MONITOR, Jakarta – Industri galangan kapal merupakan fondasi penting untuk menunjang program poros maritim ataupun tol laut. Hal ini diutarakan Direktur Industri Maritim, Alat Transportasi, dan Alat Pertahanan Kementerian Perindustrian, Putu Juli Ardika.

Apabila tidak dibangun, maka cita-cita Indonesia mewujudkan negara poros maritim terbesar tidaklah lengkap. "Cita-cita menjadikan Indonesia sebagai poros maritim tidaklah lengkap tanpa adanya industri galangan kapal yang kuat," ujar Putu Juli, Rabu (18/10).

Putu menjelaskan, pemerintah saat ini juga berusaha untuk mengamankan dan mengoptimalkan pemanfaatan pasar domestik bagi kepentingan pengembangan industri perkapalan dalam negeri. Sebagaimana hal ini diamanatkan oleh Inpres Nomor 2 Tahun 2009 tentang Peningkatan Penggunaan Produk Dalam Negeri (P3DN).

Menurut Putu, program P3DN merupakan salah satu strategi yang cukup penting dan perlu didukung oleh semua pemangku kepentingan industri perkapalan.
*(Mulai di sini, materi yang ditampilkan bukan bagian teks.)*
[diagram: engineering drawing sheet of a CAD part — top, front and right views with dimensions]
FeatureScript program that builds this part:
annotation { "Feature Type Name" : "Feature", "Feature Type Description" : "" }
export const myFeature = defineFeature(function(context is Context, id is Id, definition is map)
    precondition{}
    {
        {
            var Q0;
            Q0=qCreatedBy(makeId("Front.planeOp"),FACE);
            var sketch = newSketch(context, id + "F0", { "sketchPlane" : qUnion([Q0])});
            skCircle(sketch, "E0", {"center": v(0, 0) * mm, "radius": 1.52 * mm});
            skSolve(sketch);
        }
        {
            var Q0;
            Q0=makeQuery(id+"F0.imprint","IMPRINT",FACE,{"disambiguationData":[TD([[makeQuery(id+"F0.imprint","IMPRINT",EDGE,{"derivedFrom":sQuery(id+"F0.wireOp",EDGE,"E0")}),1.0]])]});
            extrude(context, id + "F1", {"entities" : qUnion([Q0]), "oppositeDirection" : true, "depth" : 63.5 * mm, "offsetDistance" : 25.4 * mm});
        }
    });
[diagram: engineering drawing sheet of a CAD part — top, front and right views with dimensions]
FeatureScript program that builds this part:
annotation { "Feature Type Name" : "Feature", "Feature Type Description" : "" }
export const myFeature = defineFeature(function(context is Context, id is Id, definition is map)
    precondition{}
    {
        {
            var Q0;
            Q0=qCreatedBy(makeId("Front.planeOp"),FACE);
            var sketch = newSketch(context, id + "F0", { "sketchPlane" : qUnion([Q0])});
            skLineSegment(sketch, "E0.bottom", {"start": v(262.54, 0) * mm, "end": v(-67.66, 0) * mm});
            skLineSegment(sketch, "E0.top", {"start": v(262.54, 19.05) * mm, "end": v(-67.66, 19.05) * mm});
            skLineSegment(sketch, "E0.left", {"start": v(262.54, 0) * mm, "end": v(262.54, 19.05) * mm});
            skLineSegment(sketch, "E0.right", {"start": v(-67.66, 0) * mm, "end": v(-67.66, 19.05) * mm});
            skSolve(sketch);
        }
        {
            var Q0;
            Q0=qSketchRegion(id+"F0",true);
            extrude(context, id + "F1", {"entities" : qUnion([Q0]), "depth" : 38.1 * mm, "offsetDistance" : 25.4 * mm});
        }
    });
Sebab, ini merupakan kebijakan yang dapat memberikan kesempatan dan akumulasi pengalaman kepada industri galangan kapal nasional sehingga mampu memenuhi kebutuhan kapal serta produk industri manufaktur maritim lainnya.

Di samping itu, kebijakan lainnya yang akan terus didorong untuk kemajuan industri galangan kapal nasional adalah melalui pemberian insetif fiskal. "Kebijakan tersebut dipandang penting karena dapat memberikan keleluasaan industri galangan kapal dalam upaya untuk meningkatkan kemampuan dan
daya saing," jelasnya.

Putu menambahkan, kebutuhan komponen dalam pembangunan kapal dengan jumlah yang banyak, apabila dibarengi pelaksanaan kebijaan fiskal yang tepat akan memberikan keuntungan bagi sektor industri galangan kapal.

"Kita ketahui bersama bahwa peran dan kontribusi sektor industri perkapalan bagi perekonomian nasional tidak dapat dikesampingkan," imbuhnya.